No complete autosomal monosomy is compatible with life. A partial deletion of chromosome 5 results in a severe developmental disorder called Cri-du-chat (cry of the cat), named for the unusual sounding cries of infants with this syndrome.

Klinefelter syndrome, and trisomies XYY and XXX 
A person with the karyotype XXY is said to have Klinefelter syndrome. Although the person is male, owing to the presence of one Y chromosome, the extra X chromosome imparts some secondary female characteristics such as wide hips and gynecomastia (breast enlargement). Most men with Klinefelter syndrome undergo puberty but produce few or no sperm. Many also exhibit mild mental retardation.

In contrast to the 47 XXY karyotype, men and women born with trisomies 47 XYY and Triple X syndrome respectively, are often normal in appearance and capable of bearing children. People with these trisomies often have subtle cognitive impairments, but these deficits are almost never as severe as those seen in other chromosomal aneuploidies.

Autosomal trisomies

The main trisomies compatible with life include Down syndrome (Trisomy 21); Patau syndrome (Trisomy 13); and Edwards syndrome (Trisomy 18). Down syndrome is the most common autosomal trisomy in humans, occurring in approximately 1 in 800 births. The Down syndrome phenotype is instantly recognizable; its features include short stature, a small head, close set eyes, a lolling tongue, and mild to severe mental retardation.

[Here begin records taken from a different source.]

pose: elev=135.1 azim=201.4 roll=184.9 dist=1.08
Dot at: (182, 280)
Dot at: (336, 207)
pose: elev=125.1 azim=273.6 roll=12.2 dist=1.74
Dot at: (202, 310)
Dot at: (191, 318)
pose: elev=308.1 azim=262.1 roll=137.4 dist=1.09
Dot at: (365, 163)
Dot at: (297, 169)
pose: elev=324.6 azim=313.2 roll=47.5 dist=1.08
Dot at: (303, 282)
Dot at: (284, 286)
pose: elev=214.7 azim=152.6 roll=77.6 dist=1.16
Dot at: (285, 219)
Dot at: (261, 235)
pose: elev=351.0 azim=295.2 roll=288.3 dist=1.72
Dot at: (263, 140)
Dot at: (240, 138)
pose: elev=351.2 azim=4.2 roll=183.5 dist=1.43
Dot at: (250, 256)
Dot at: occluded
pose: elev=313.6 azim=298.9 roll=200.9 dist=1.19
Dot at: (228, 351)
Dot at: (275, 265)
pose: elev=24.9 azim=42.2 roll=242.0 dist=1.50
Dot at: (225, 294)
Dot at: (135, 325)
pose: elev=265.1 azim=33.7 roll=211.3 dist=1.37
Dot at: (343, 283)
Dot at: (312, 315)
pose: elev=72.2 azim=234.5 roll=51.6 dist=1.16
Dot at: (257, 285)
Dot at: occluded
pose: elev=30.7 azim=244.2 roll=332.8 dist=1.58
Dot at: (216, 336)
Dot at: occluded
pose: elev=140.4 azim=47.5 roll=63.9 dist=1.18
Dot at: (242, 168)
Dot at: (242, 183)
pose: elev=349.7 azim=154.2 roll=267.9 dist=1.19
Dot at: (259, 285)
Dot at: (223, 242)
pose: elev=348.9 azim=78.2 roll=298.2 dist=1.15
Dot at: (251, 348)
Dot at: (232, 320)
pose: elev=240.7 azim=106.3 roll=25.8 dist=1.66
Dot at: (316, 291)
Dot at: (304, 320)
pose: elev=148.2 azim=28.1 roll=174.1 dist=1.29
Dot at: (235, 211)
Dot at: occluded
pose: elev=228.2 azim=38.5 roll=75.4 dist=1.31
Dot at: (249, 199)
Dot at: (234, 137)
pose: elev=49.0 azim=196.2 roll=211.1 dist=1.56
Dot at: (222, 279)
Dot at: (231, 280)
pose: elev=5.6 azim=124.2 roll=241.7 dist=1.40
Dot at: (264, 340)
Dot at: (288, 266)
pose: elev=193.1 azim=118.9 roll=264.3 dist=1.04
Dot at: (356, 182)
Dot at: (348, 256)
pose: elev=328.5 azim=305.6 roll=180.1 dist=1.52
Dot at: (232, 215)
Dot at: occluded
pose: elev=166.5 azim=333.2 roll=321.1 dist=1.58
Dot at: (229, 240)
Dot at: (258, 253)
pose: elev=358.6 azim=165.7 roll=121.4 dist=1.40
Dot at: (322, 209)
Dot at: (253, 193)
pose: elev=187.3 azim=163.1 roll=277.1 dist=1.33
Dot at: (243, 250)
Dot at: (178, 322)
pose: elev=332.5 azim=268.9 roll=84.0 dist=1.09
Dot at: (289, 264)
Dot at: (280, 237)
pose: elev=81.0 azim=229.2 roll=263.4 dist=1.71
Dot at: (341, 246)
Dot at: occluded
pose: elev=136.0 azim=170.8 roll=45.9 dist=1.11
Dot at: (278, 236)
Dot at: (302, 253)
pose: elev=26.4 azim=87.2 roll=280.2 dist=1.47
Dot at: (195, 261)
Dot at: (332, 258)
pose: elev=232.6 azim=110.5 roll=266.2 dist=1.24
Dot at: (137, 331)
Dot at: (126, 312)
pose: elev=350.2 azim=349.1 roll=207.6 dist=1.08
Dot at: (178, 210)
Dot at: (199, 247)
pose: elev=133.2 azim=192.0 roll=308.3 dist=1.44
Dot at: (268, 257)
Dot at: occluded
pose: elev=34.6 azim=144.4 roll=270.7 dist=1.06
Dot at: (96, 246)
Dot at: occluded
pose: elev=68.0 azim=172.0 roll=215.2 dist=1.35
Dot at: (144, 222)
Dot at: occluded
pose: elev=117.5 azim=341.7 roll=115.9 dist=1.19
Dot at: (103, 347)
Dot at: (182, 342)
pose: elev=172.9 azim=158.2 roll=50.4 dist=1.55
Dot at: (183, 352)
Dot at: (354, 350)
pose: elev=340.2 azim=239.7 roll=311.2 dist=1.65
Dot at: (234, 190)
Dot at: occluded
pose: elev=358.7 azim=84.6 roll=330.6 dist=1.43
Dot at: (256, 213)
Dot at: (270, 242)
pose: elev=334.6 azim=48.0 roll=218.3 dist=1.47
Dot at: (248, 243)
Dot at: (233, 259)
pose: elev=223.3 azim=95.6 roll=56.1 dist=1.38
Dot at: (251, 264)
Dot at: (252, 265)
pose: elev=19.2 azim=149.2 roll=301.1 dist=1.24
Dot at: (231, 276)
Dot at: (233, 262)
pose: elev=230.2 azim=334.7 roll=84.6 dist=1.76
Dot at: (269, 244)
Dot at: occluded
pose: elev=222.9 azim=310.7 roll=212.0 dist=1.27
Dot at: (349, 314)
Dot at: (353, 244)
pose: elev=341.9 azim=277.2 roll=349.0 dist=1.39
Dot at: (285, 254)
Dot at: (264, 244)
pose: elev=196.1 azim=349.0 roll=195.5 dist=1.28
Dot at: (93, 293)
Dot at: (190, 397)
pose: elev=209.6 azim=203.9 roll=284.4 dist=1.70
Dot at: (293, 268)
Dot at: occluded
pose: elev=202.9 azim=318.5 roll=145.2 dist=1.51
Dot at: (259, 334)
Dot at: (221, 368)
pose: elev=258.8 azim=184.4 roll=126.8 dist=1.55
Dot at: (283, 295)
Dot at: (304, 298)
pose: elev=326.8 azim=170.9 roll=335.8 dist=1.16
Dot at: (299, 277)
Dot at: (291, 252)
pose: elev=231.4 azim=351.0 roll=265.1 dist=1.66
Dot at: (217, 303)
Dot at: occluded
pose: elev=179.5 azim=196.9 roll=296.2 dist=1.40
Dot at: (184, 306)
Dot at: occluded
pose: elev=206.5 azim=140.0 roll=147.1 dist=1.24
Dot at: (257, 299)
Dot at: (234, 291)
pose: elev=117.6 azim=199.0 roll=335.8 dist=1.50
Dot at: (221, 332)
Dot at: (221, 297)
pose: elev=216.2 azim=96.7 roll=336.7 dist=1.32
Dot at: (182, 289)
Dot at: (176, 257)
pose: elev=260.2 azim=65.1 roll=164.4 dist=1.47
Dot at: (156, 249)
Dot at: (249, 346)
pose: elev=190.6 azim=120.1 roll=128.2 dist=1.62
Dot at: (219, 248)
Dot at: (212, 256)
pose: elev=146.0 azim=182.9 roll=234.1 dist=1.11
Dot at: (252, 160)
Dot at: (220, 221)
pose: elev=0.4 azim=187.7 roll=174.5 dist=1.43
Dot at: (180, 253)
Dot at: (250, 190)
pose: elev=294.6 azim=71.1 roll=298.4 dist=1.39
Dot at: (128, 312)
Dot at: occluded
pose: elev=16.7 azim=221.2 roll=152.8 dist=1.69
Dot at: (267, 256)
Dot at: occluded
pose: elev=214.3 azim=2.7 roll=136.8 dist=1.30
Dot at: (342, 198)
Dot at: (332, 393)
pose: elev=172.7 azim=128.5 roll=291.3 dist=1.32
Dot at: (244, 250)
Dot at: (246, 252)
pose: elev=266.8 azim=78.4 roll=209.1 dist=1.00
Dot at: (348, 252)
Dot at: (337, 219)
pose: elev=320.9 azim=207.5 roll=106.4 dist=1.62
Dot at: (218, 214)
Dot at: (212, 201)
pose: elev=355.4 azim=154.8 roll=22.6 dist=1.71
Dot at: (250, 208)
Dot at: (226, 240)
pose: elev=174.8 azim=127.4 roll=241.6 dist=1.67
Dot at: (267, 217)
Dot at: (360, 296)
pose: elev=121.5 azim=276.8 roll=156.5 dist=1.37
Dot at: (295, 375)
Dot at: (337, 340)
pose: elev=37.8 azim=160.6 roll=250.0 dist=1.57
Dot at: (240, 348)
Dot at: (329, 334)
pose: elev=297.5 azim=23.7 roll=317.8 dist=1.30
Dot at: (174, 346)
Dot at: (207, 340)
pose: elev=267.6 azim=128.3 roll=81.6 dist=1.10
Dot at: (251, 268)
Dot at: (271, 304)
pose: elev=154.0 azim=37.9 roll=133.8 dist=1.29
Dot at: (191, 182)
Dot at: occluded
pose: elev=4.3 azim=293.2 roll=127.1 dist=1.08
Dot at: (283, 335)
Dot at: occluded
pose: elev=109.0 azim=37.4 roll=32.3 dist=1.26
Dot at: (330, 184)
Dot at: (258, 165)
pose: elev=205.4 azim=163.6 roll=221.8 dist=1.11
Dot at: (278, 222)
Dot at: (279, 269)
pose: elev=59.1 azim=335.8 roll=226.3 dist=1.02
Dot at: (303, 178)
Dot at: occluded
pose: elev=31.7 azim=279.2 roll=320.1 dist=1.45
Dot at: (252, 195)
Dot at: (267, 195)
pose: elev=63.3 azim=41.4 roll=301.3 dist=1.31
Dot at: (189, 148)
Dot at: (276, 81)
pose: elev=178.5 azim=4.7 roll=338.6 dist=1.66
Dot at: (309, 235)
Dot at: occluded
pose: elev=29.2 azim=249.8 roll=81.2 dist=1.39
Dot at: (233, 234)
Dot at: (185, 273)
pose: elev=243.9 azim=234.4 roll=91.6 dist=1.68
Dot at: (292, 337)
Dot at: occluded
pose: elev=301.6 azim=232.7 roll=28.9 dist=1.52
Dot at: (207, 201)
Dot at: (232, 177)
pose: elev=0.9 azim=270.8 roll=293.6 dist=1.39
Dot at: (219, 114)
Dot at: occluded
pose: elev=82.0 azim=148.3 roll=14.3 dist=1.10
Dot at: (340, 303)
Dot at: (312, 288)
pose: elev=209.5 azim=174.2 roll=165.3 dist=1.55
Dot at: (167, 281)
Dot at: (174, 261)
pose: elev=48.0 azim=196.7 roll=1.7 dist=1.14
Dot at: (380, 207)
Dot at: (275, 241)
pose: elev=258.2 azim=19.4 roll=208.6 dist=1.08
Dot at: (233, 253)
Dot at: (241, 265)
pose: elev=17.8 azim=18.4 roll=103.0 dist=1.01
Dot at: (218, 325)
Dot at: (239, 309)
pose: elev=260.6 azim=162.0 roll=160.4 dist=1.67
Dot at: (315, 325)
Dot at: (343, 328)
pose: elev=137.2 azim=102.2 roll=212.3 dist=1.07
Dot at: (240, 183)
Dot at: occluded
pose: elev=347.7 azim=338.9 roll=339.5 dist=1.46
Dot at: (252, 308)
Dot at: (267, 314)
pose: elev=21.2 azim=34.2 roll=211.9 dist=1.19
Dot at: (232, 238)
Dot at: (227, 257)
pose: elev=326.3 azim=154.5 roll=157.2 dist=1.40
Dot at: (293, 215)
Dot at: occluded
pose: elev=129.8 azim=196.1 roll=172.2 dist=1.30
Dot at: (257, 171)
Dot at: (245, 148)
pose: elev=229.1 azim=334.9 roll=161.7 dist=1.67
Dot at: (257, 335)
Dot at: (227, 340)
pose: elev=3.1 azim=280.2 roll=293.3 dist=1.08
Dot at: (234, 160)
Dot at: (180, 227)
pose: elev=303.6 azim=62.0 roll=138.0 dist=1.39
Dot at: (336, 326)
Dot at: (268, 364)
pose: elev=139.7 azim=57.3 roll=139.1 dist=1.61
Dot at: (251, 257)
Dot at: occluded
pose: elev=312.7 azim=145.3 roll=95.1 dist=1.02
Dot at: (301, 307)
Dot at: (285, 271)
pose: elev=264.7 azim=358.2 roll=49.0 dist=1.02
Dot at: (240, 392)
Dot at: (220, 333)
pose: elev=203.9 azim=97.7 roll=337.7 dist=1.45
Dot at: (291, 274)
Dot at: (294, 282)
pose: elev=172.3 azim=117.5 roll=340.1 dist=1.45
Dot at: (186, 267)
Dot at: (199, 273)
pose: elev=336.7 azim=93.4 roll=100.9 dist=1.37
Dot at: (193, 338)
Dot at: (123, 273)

Around 50% of babies born with Down syndrome have cardiac defects. They are also at a higher risk developing leukemia as well as early onset dementia. The reasons underlying the higher incidence of leukemia remain obscure; abnormal mitoses in leukocyte precursors probably play a role. As far as dementia goes, chromosome 21 is the site of the APP (Amyloid Precursor Protein) gene. The consensus among geneticists is that an extra copy of the APP gene results in dementia similar to Alzheimer’s disease in most Down syndrome patients who live to age 40.

The other two autosomal trisomies produce far more severe abnormalities compared to Down syndrome. To put it in perspective, 50% or more of babies born with Down syndrome survive to young adulthood. In comparison, few infants with Patau or Edwards syndrome survive beyond the first year of life. Defective development of the heart, lungs, and kidneys are the major causes of mortality.

Pallister-Killian Syndrome

This extremely rare condition results from a partial tetrasomy of chromosome 12. For unclear reasons, the person’s tissues exhibit
mosaicism; some of the cells have a normal karyotype whereas others contain an extra, aberrant copy of chromosome 12 called an
isochromosome, in which the p arm of the chromosome is duplicated. This results in four copies of 12p genes in each affected cell. People born with PKS have craniofacial malformations, moderate to profound mental retardation, and in many cases, diaphragmatic hernias, which impair normal development of the heart and lungs. Approximately 100 cases of PKS have been documented in the medical literature.